• [Task objective] Only the lines from the one containing "7: (472, 622)" through the end of the entries are wanted, retyped exactly and without pictures.

• [Data to examine]
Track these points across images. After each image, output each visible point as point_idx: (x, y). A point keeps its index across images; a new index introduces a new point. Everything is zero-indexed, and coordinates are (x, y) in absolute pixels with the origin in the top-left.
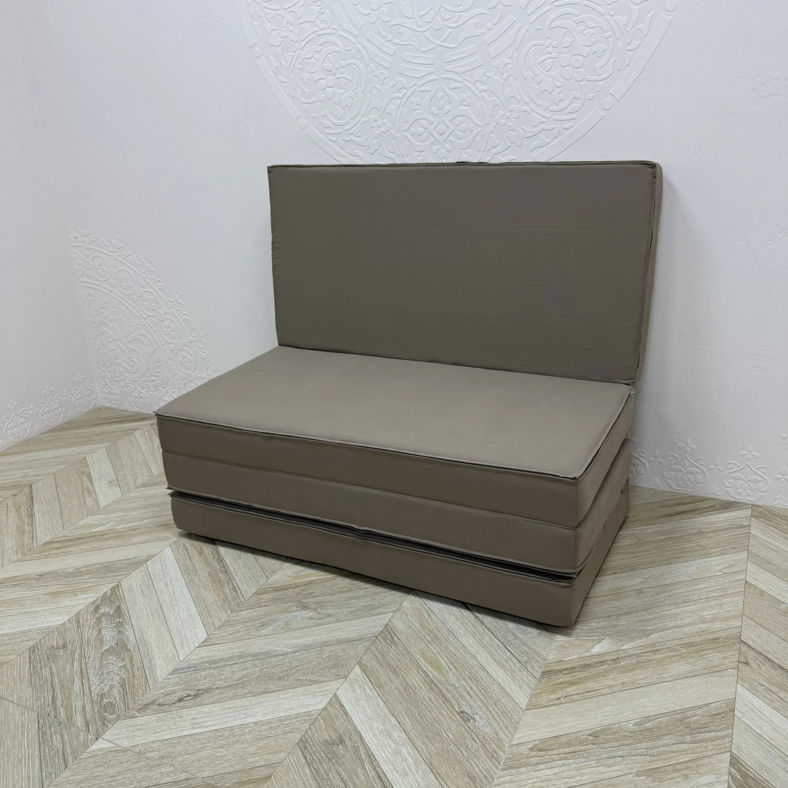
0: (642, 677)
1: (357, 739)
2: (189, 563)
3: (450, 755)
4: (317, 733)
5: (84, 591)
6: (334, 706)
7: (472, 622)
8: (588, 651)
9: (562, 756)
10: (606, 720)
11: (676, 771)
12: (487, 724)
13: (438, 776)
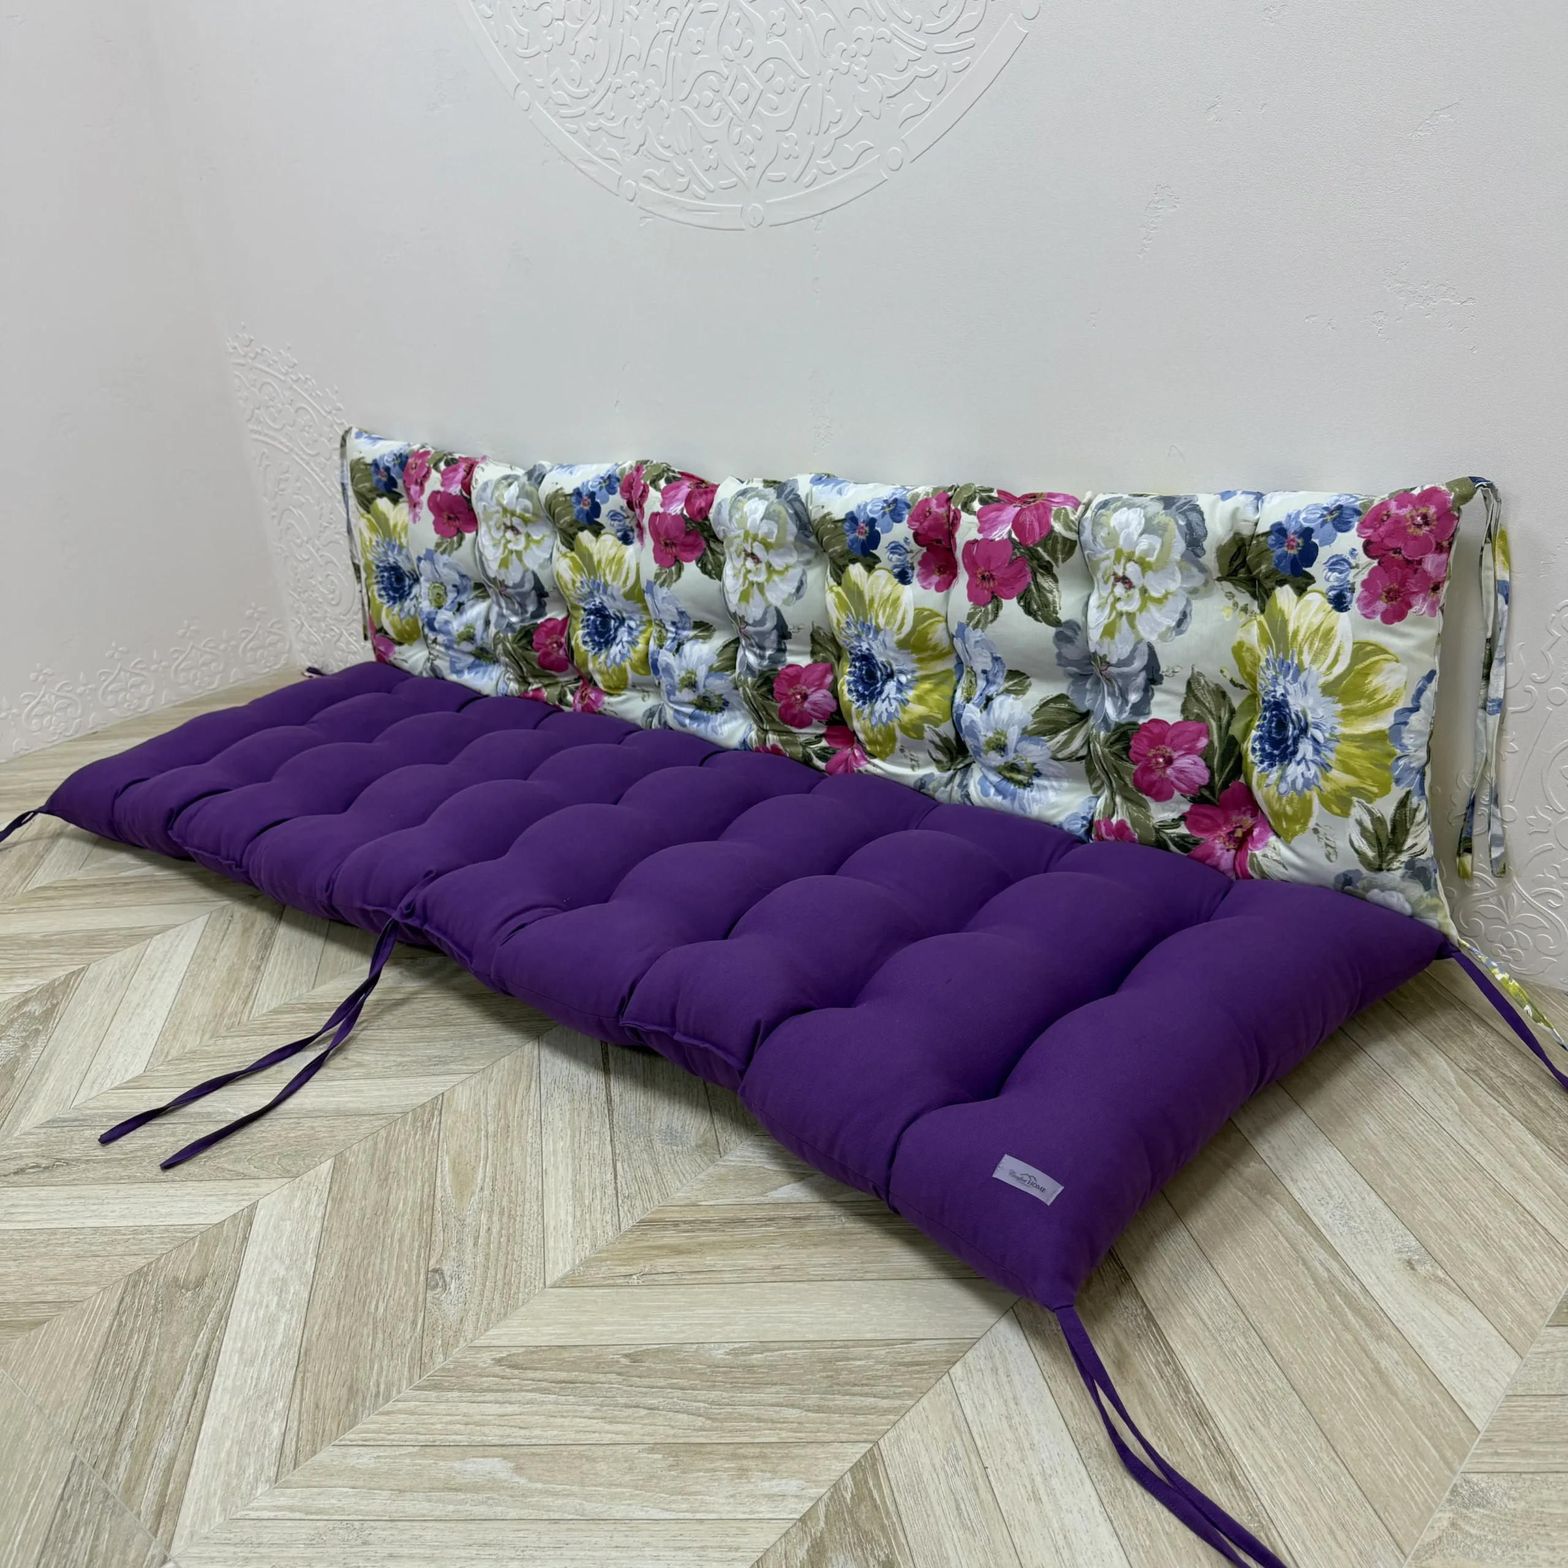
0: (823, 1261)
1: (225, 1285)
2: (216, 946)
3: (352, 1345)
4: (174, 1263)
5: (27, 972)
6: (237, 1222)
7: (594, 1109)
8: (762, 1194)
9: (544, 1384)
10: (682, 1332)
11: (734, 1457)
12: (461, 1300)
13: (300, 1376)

• [Response to the task]
7: (472, 622)
8: (588, 651)
9: (562, 756)
10: (606, 720)
11: (676, 771)
12: (487, 724)
13: (438, 776)
0: (823, 1261)
1: (225, 1285)
2: (216, 946)
3: (352, 1345)
4: (174, 1263)
5: (27, 972)
6: (237, 1222)
7: (594, 1109)
8: (762, 1194)
9: (544, 1384)
10: (682, 1332)
11: (734, 1457)
12: (461, 1300)
13: (300, 1376)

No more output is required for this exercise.